Langrehr: Der Makler wird der größte Gewinner von FIDA sein. Über FIDA-Services, die in Maklerverwaltungsprogramme oder CRM-Systeme integriert werden, erhält der Vermittler schnellen, digitalen Zugriff auf alle relevanten Kundenfinanzdaten – selbstverständlich nur mit ausdrücklicher Kundenzustimmung. So kann er umfassend und effizient beraten, ohne zeitaufwändig Dokumente sammeln oder Ordner durchforsten zu müssen.
Was raten Sie unabhängigen Maklern?
Langrehr: Beschäftigen Sie sich intensiv mit FIDA – das Thema birgt echte Chancen für Ihre Branche. Identifizieren Sie, wo die Regulierung entlastet, Prozesse verbessert und neue Geschäftsfelder eröffnet. Wer Unterstützung benötigt, kann sich gern an FRIDA wenden – FRIDA arbeitet an konkreten Use Cases und Praxislösungen, die auch den Mehrwert von FIDA greifbar machen.
Können Sie ein paar dieser praktischen Anwendungsbeispiele nennen?

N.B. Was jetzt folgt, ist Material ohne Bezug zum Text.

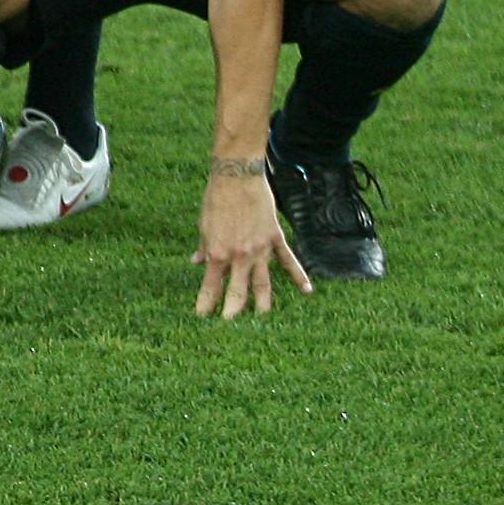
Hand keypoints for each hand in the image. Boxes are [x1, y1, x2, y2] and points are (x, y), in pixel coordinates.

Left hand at [193, 168, 312, 317]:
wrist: (237, 176)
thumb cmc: (216, 199)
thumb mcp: (203, 225)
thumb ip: (204, 247)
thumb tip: (197, 262)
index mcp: (218, 253)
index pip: (211, 285)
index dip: (206, 303)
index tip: (201, 317)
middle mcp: (240, 256)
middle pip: (239, 292)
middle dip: (233, 311)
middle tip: (230, 327)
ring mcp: (260, 249)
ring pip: (264, 283)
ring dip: (263, 303)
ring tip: (262, 319)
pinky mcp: (275, 239)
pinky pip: (288, 261)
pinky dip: (298, 276)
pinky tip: (307, 291)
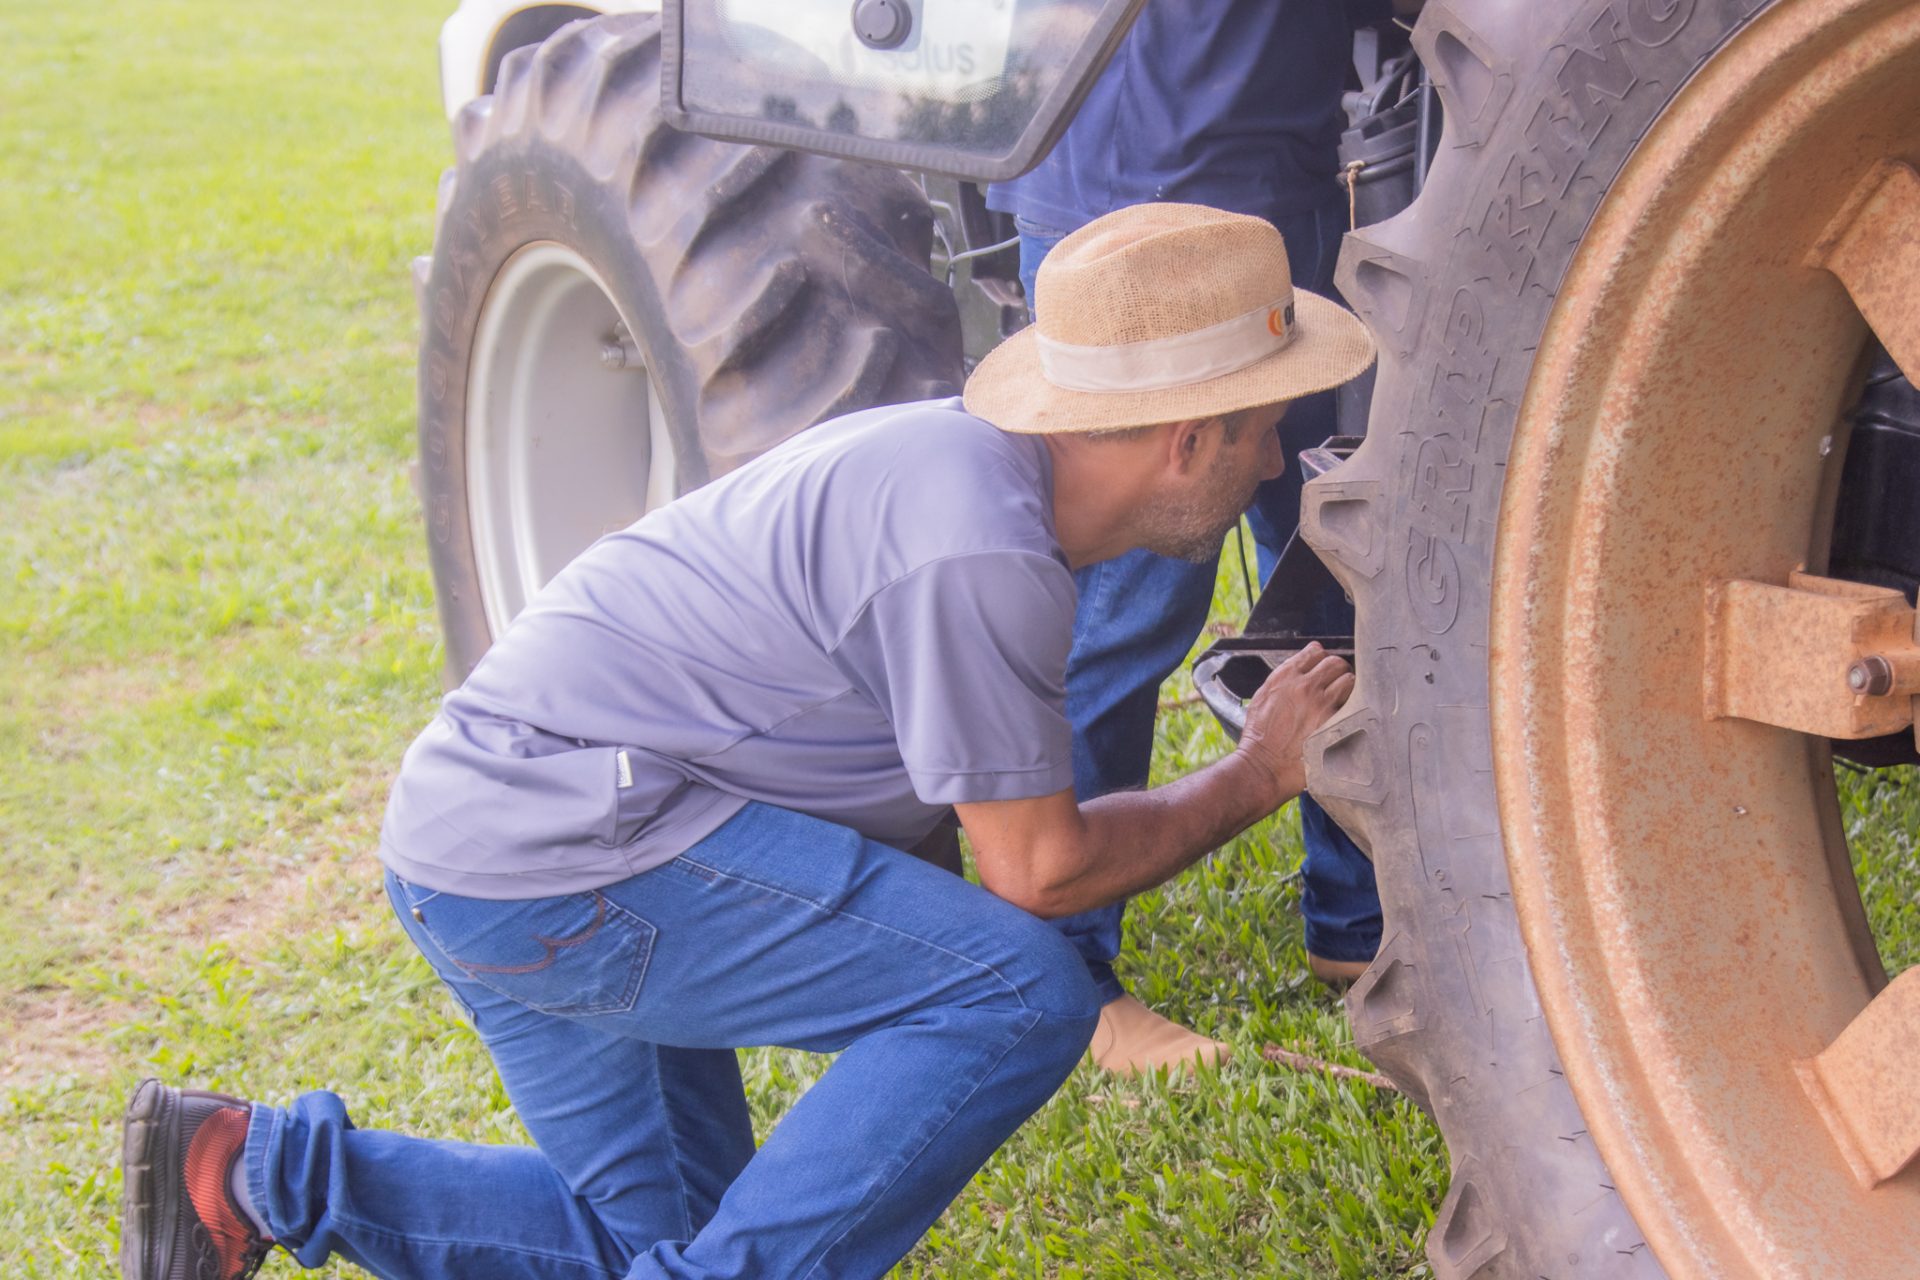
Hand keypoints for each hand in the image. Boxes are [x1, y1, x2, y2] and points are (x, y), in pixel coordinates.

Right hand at [1233, 642, 1354, 806]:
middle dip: (1337, 671)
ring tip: (1342, 699)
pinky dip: (1351, 708)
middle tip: (1336, 683)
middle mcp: (1305, 685)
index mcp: (1285, 676)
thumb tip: (1301, 670)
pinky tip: (1345, 715)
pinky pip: (1353, 704)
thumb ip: (1284, 680)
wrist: (1263, 765)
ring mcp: (1321, 703)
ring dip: (1347, 688)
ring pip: (1349, 679)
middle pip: (1336, 662)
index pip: (1315, 651)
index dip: (1320, 658)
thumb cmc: (1260, 736)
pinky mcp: (1334, 722)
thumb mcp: (1263, 697)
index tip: (1321, 667)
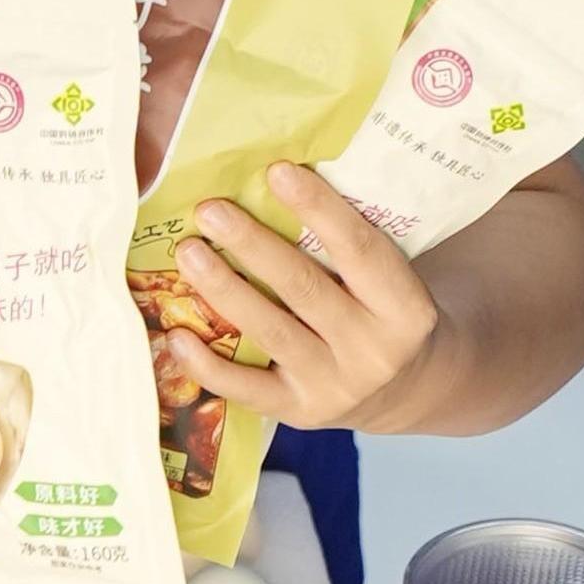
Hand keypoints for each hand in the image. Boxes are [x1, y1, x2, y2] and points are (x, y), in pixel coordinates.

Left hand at [166, 163, 447, 432]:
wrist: (405, 390)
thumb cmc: (385, 313)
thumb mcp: (391, 282)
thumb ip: (351, 245)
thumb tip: (278, 180)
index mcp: (406, 309)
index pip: (360, 251)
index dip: (319, 209)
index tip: (278, 171)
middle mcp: (373, 352)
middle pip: (305, 289)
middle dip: (253, 245)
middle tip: (211, 210)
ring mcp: (334, 387)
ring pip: (271, 333)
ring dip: (225, 290)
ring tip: (189, 252)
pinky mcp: (299, 412)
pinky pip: (247, 388)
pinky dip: (207, 363)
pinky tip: (176, 333)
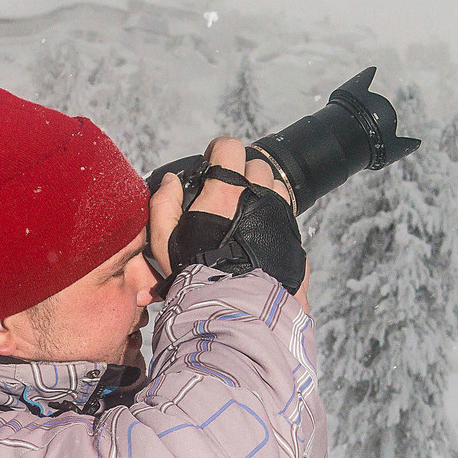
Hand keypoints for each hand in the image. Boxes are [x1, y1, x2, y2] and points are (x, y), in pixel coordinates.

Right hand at [147, 135, 291, 279]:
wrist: (236, 310)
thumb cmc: (198, 276)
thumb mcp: (165, 242)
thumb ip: (163, 204)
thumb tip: (170, 182)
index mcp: (227, 192)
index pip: (230, 146)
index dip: (219, 153)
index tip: (213, 167)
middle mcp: (258, 197)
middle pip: (256, 165)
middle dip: (241, 175)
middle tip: (228, 197)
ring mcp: (280, 216)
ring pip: (276, 186)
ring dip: (262, 193)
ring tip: (245, 217)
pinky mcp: (293, 236)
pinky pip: (287, 213)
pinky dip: (274, 217)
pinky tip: (258, 237)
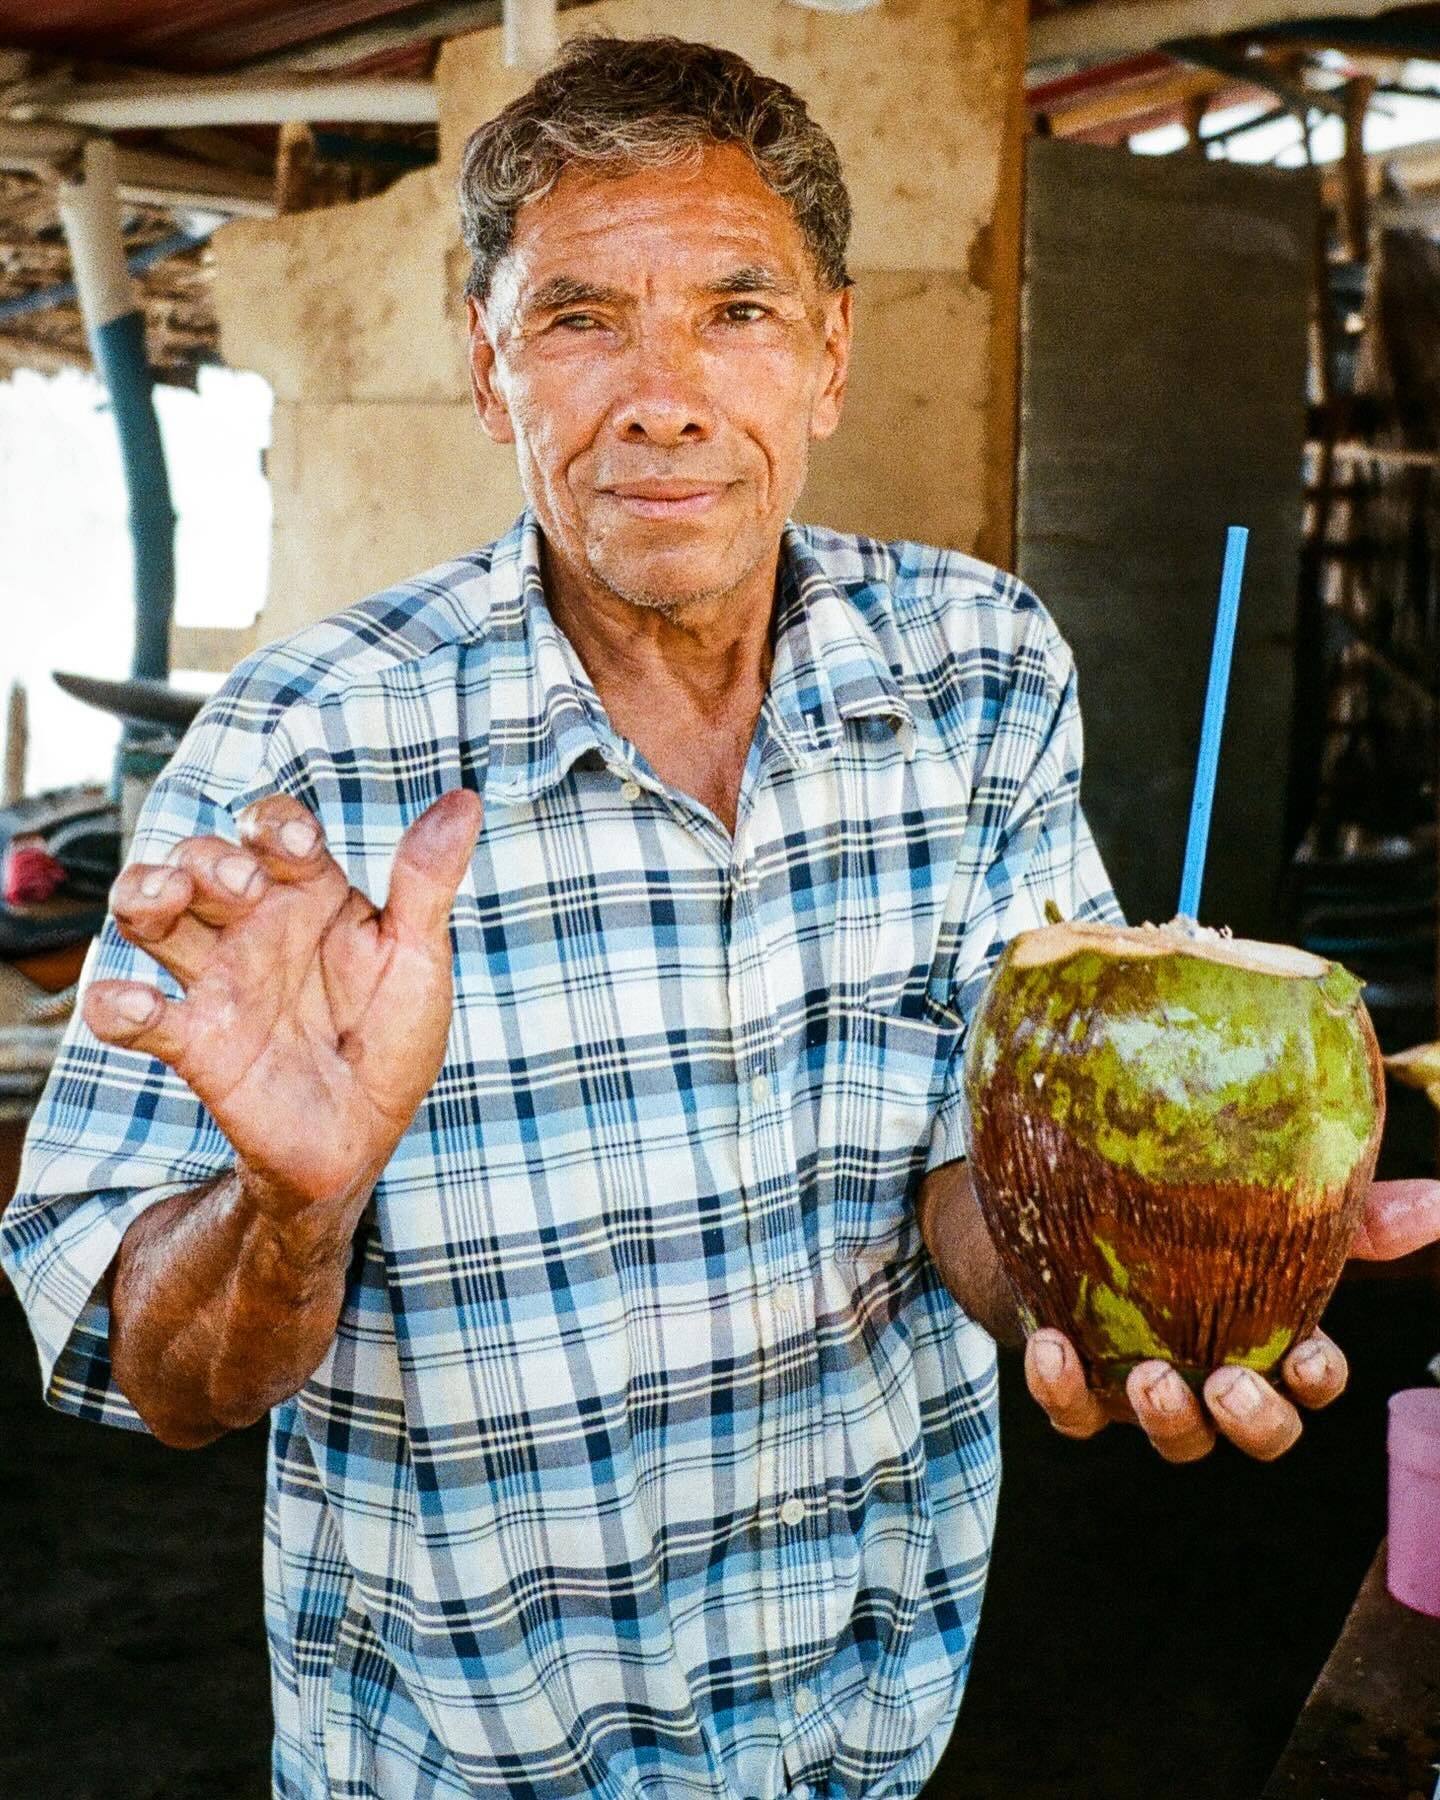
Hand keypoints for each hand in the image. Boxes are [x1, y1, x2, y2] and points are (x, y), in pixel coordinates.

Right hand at [84, 789, 482, 1221]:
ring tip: (161, 898)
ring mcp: (217, 981)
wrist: (363, 1135)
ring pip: (149, 915)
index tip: (296, 842)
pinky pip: (130, 1016)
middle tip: (244, 891)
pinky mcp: (193, 1042)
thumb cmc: (391, 1039)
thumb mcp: (417, 958)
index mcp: (309, 896)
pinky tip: (135, 1006)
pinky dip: (116, 1005)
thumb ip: (426, 882)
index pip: (274, 831)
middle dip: (209, 859)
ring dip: (142, 893)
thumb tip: (464, 801)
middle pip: (199, 861)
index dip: (275, 823)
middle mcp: (253, 927)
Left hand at [1023, 1177, 1439, 1463]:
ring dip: (1166, 1419)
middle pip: (1259, 1432)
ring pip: (1175, 1438)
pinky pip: (1073, 1413)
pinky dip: (1062, 1390)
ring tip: (1149, 1377)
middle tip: (1228, 1385)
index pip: (1314, 1382)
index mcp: (1272, 1343)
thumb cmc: (1193, 1218)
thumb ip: (1351, 1214)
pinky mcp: (1080, 1385)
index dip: (1317, 1381)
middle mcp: (1218, 1380)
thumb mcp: (1271, 1207)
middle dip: (1252, 1421)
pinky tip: (1052, 1346)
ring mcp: (1149, 1391)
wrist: (1072, 1205)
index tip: (1308, 1359)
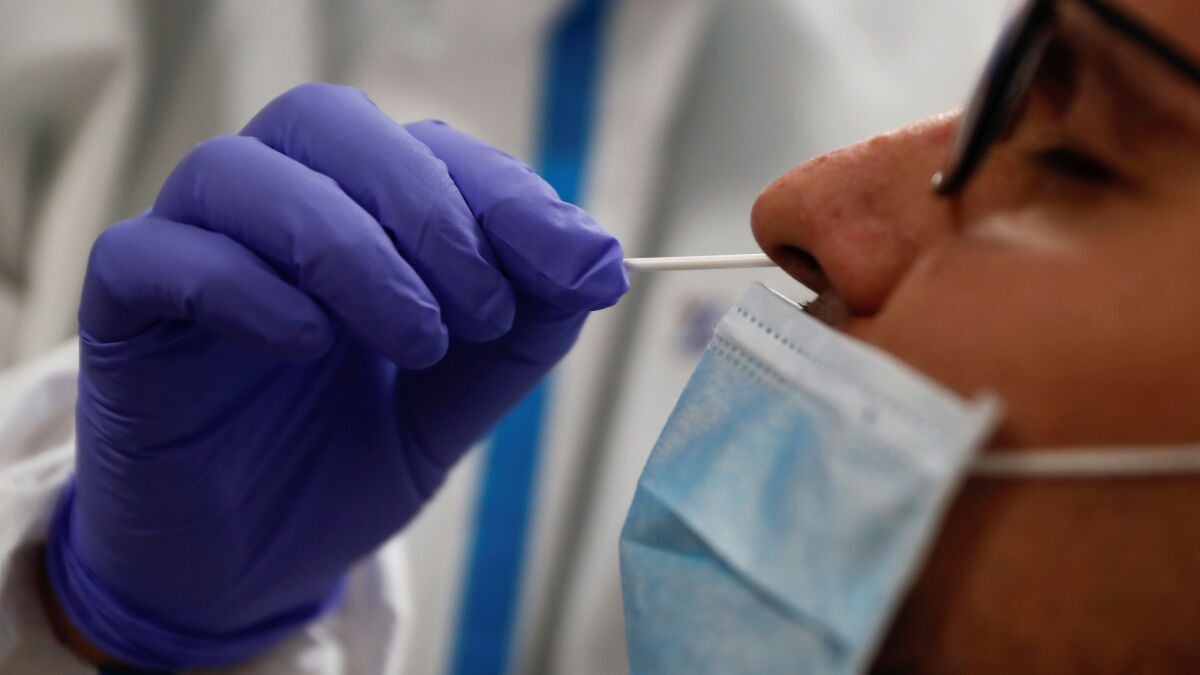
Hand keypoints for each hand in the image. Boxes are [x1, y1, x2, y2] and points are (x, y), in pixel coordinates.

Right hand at [45, 83, 626, 669]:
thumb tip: (599, 262)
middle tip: (482, 309)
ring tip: (415, 339)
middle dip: (427, 206)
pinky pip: (153, 255)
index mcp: (354, 216)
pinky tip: (308, 345)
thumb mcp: (457, 401)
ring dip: (348, 245)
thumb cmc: (348, 463)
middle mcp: (269, 211)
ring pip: (239, 173)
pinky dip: (243, 285)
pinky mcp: (123, 312)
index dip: (508, 196)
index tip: (582, 267)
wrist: (251, 565)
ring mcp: (189, 250)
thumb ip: (521, 331)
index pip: (426, 151)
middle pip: (327, 124)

Kretz: Bei der Altersvorsorgeberatung kann der Makler, statt auf veraltete Unterlagen aus dem Ordner zurückzugreifen, über FIDA Echtzeitdaten aus privaten, betrieblichen und gesetzlichen Vorsorgeverträgen abrufen und eine fundierte, datenbasierte Analyse erstellen. Im Bereich Wohngebäudeversicherung kann eine Bank durch Einsicht in bestehende Versicherungen bessere Kreditkonditionen anbieten.
Besonders spannend sind KI-gestützte Beratungsansätze: KI-Agenten analysieren Kundendaten, erkennen Lebensveränderungen und schlagen passende Produkte vor. Insgesamt bedeutet das für Makler eine erhebliche Effizienzsteigerung bei gleichzeitig verbesserter Beratungsqualität.
Welche Rolle spielt BiPRO bei den technischen Grundlagen?
Kretz: Mit den BiPRO-Normen haben wir bereits eine gute Basis in Deutschland geschaffen. Das sollte wo möglich wiederverwendet und im Rahmen von sogenannten Financial Data Sharing Schemes weiterentwickelt werden.
Es gibt Kritik, dass FIDA zu stärkerer Risikosegmentierung führen und das Solidarprinzip aushebeln könnte. Wie bewerten Sie das?
Kretz: Grundsätzlich entscheidet der Kunde selbst, welche Daten er teilt. Die Regulierung ermöglicht mehr Transparenz, aber der Datenschutz bleibt zentral. Die Bedenken sind berechtigt, aber auch überschaubar, da niemand zur Preisgabe sensibler Daten verpflichtet wird. Es geht immer um freiwilligen und bewussten Datenzugriff.